Top of Stored data

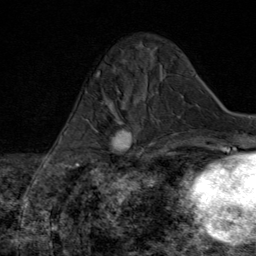
Breast MRI (dynamic contrast-enhanced), one axial slice. Cropped to one breast. Dynamic contrast-enhanced series, time point 2 of 8 at this slice position (early post-contrast). 1.5 T. TE 1.8 ms, TR 4.3 ms. 2 mm slice thickness. 256 × 256 image matrix, field of view 180 × 180 mm. Female patient.
Outlined on this slice (semi-automatically segmented with operator editing):
- enhancing-tissue mask used for the functional tumour volume (all voxels passing the contrast-enhancement thresholds inside the analysis volume; usually the tumour): bounding box <86,98,147,168> (left, top, right, bottom; pixels)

Bottom of Stored data

- _Instructions to follow_: Go over the listing above and return each line with "this".

- _Answer_:
Breast MRI (dynamic contrast-enhanced), one axial slice. Cropped to one breast. Dynamic contrast-enhanced series, time point 2 of 8 at this slice position (early post-contrast). 1.5 T. TE 1.8 ms, TR 4.3 ms. 2 mm slice thickness. 256 × 256 image matrix, field of view 180 × 180 mm. Female patient.
Outlined on this slice (semi-automatically segmented with operator editing):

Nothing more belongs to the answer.